Several years after the act's implementation, many entities share the same sentiment that the act was likely effective in increasing food quality and reducing obesity rates in children. In some cases, they would look at the dietary intake before and after the passage of the act. Meanwhile, in others, they observed noticeable changes in BMI (the scale to determine obesity) prior to and following the passage of the Healthy, Hunger-Free Kids Act of 2010.

=== Dietary ===
To discover whether dietary changes were made, a JAMA study by Kinderknecht et al. compared the meals of students ages 5–18 who participated in the lunch programs prior to the implementation of the act and following it. After measuring the quality via the Healthy Eating Index-2010, they concluded that the scores post-policy were higher. This meant that the tested schools adhered to the new dietary guidelines, likely indicating a better dietary quality for students under the program.

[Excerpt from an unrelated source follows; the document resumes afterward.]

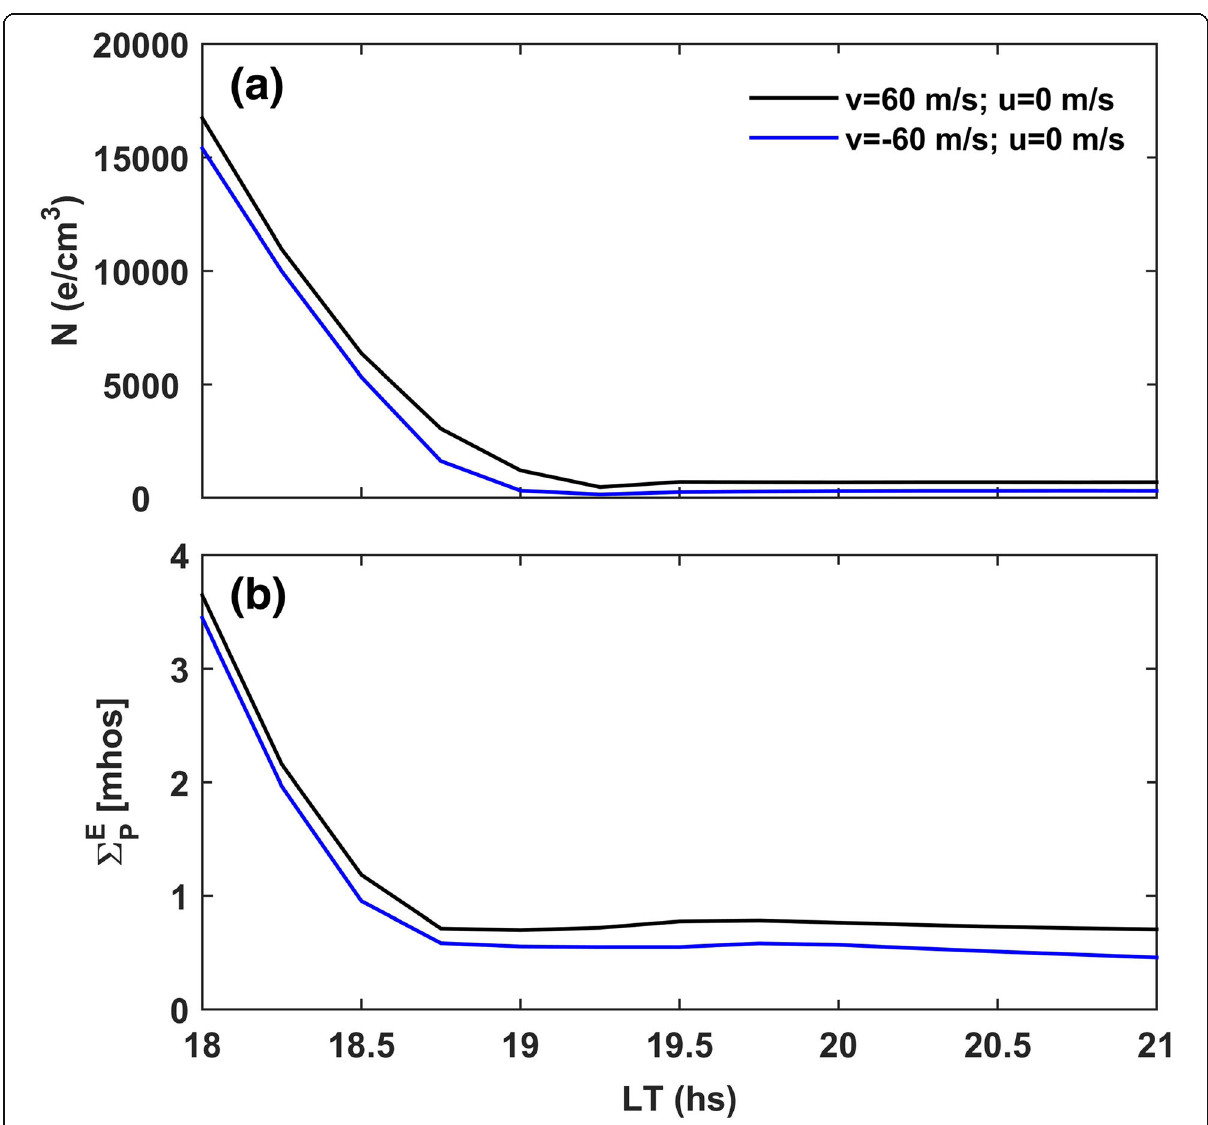
Fig. 7 The local time variations of off-equatorial (10° N dip latitude) E-region (125 km) electron density ( a ) derived from the controlled SAMI2 simulations with meridional wind (V) set to − 60 m/s (equatorward) and + 60 m/s (poleward); while the zonal wind (U) set to zero for both cases. b The total field-line-integrated E-region (90 to 150 km) Pedersen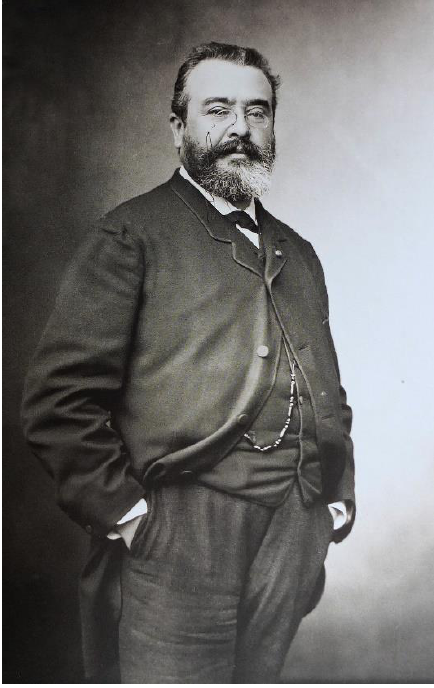
Figure 1. Photograph showing Adrien Achille Proust (1834 – 1903) taken on 26th November 1886. Image in the public domain from Wikipedia. Available online at: https://en.wikipedia.org/wiki/Adrien_Proust#/media/File:Adrien_Proust_1834 – 1903.jpg (last accessed on 27 February 2022).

In 2020, Cohen and Schwartz compiled documents that marked the success of the act. In it, a study by Gearan and Fox discovered improved quality of food in many categories. Following the grading of the Healthy Eating Index-2010, they saw a rise in the total score, meaning a positive change was observed. There was a larger consumption of fruits, vegetables, dairy, and whole grains, while a reduction in refined grains and sodium. This led them to conclude that the new standards from the act led to higher dietary quality meals.

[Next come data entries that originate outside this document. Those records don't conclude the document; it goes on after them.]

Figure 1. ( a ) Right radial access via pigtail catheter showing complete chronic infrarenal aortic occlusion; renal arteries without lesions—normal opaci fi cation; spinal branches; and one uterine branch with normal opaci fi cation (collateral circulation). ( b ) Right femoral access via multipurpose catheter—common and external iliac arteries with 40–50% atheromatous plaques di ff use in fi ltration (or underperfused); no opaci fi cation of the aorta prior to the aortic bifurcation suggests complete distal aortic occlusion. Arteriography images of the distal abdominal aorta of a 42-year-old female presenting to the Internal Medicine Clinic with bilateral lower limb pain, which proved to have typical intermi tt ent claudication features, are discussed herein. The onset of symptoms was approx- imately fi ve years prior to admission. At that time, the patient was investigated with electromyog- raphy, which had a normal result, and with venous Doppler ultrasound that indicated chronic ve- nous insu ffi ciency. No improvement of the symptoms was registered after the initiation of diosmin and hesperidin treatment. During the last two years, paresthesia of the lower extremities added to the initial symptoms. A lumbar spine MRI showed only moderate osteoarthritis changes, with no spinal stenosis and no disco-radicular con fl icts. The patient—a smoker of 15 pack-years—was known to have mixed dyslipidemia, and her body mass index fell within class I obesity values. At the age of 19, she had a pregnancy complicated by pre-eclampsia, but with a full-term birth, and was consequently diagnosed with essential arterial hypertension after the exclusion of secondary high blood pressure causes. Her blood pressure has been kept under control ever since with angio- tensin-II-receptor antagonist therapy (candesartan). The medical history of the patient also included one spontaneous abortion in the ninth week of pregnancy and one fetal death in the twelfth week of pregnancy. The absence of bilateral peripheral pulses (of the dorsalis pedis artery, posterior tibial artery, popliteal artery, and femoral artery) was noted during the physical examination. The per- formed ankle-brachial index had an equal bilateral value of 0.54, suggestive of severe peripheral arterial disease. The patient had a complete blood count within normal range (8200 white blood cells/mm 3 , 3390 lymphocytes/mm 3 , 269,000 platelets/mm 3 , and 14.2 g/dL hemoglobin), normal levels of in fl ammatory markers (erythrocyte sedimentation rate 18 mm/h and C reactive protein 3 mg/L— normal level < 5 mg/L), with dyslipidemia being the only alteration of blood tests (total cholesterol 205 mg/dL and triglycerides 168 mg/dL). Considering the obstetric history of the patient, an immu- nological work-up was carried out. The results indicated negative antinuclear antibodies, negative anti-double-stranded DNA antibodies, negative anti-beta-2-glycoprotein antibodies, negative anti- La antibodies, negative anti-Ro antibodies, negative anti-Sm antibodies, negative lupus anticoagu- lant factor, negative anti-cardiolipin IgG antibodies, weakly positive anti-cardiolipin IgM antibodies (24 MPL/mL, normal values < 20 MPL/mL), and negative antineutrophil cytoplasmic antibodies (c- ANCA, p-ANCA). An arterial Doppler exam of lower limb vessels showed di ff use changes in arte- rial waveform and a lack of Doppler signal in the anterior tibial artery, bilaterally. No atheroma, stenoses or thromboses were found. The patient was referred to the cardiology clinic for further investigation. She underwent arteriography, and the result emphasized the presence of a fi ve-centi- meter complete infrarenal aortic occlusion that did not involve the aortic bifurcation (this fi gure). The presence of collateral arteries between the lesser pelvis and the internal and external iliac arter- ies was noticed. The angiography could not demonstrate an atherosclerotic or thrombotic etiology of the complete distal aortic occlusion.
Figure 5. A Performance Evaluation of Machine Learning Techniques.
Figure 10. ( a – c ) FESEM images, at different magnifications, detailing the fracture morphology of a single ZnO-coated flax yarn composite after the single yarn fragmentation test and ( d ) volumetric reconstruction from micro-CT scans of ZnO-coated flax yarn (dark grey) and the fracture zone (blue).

The Food, Research, and Action Center also deemed the act as successful. The organization included the improvement in food quality as one of the wins of the Healthy, Hunger-Free Kids Act of 2010. They mentioned how the new standards increased the amount of healthy foods, ranging from fruits and vegetables to whole grain. Additionally, they noted how the act had put limits on calories, saturated fats, sodium, and fatty milk. Therefore, to The Food, Research, and Action Center, the act was successful in improving children's diet.

=== Body Mass Index ===
In 2020, a JAMA Network study conducted by Richardson et al. discovered that those who took part in the National School Lunch Program prior to the act displayed higher chances of progressing to higher body mass index scores, when compared to those who did not participate. That is, the group looked to see whether the increase in BMI scores would be reduced following the enactment of the statute. From their results, they discovered that reaching high BMI scores due to the lunch program was less likely following the act. Their conclusions provide evidence in support of the positive changes brought about by the Healthy, Hunger-Free Kids Act of 2010.

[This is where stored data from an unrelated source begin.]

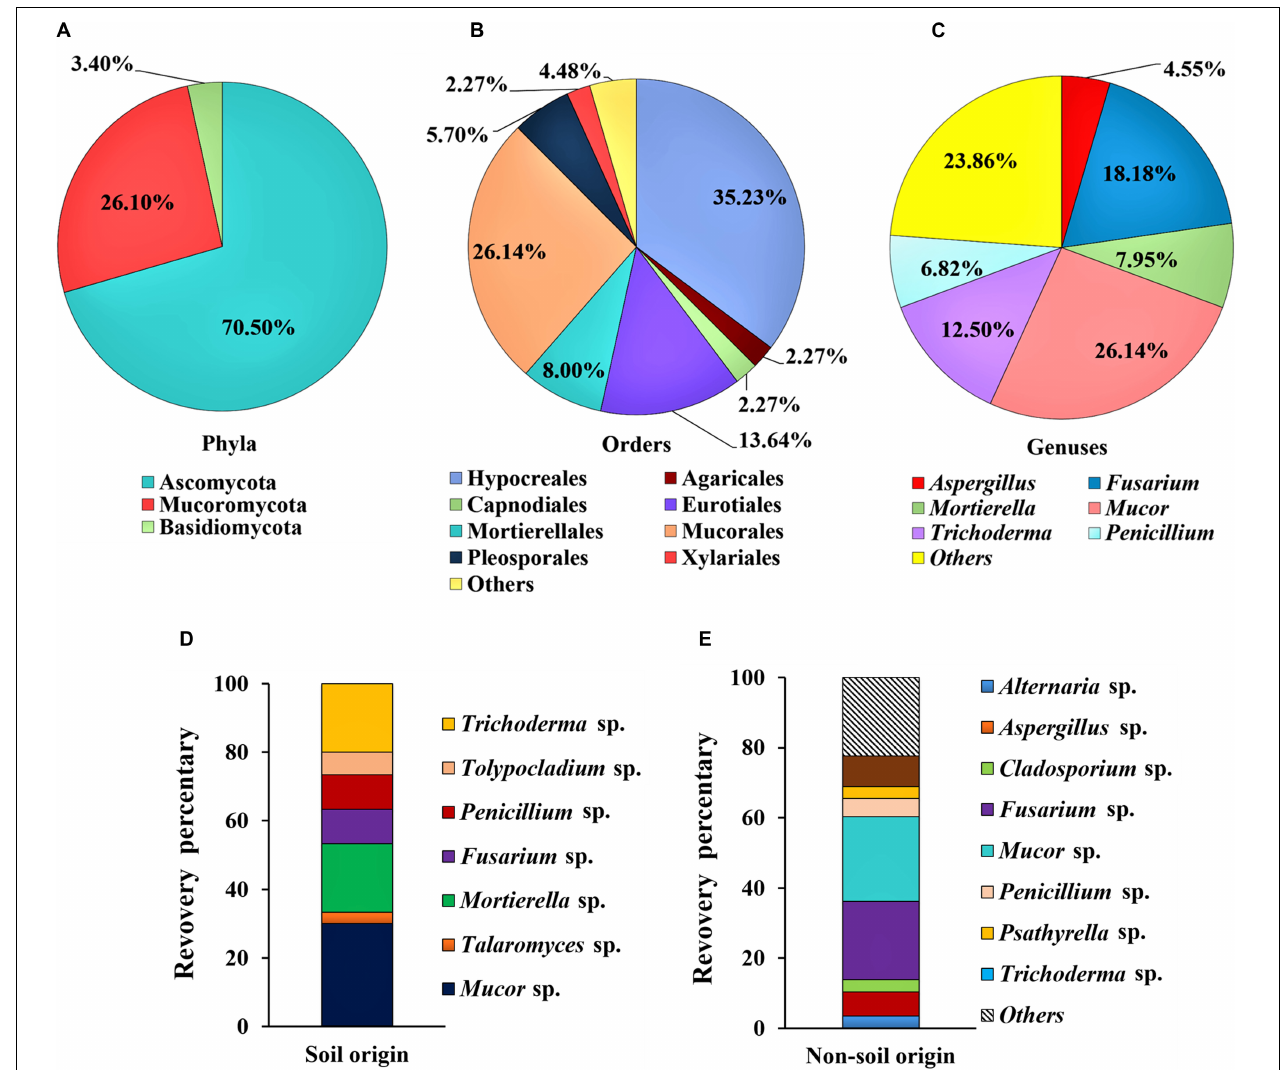
FIGURE 1 | Composition of the dominant filamentous fungal strains isolated from Tibet. The classification was shown at the phyla level (A) ; order level (B) ; and genus level (C) ; and comparison on the diversity of the fungal strains between the soil (D) and the non-soil (E) samples.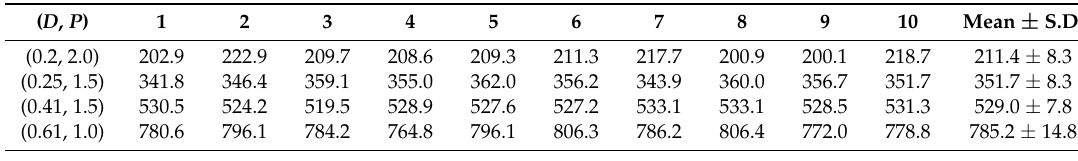
Table 1. All the measured diameters for the four hydrogel fibers (unit: µ m).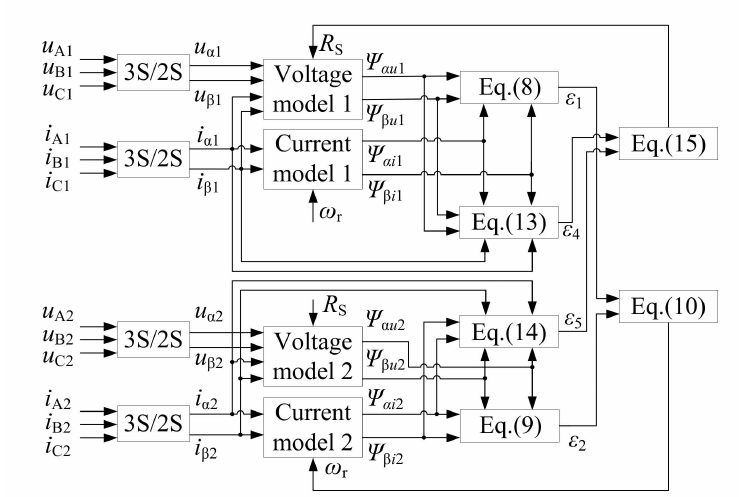
Figure 8. The block diagram of speed-estimation based on DCS with stator resistance identification.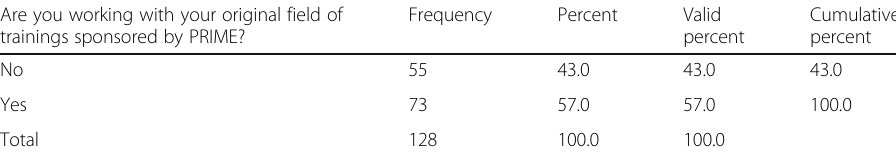
Table 9 Original field of training provided to trainees and their current employment situations Are you working with your original field of trainings sponsored by PRIME?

In another study conducted at Northwestern University, school lunch programs were discovered to no longer be correlated with increased BMI scores following the implementation of the act in 2012. The study found evidence suggesting that the nutritional quality standards —which leads to more nutritional food— contributed to less childhood obesity. This meant that in the case of this study, the positive correlation between the school lunches and obesity was no longer apparent following the Healthy, Hunger-free Kids Act of 2010.

==Flexibility==
On December 6, 2018, US Secretary of Agriculture Sonny Perdue announced a new rule which froze the Act's progressively lowering limits on sodium, while also allowing for the sale of 1% flavored milks and fewer whole grain-rich foods in school breakfast and school lunch options.

In 2020, the federal government considered modifying the programs made by the Healthy, Hunger-Free Kids Act of 2010 by offering even further flexibility. That is, the rule proposed allowing schools to reduce the variety of vegetables as long as the quantity of daily and weekly vegetables quantities remained consistent. In hopes of increasing legume consumption, legumes —considered an alternative to meat— would also be counted towards both the meat and vegetable group's weekly requirement.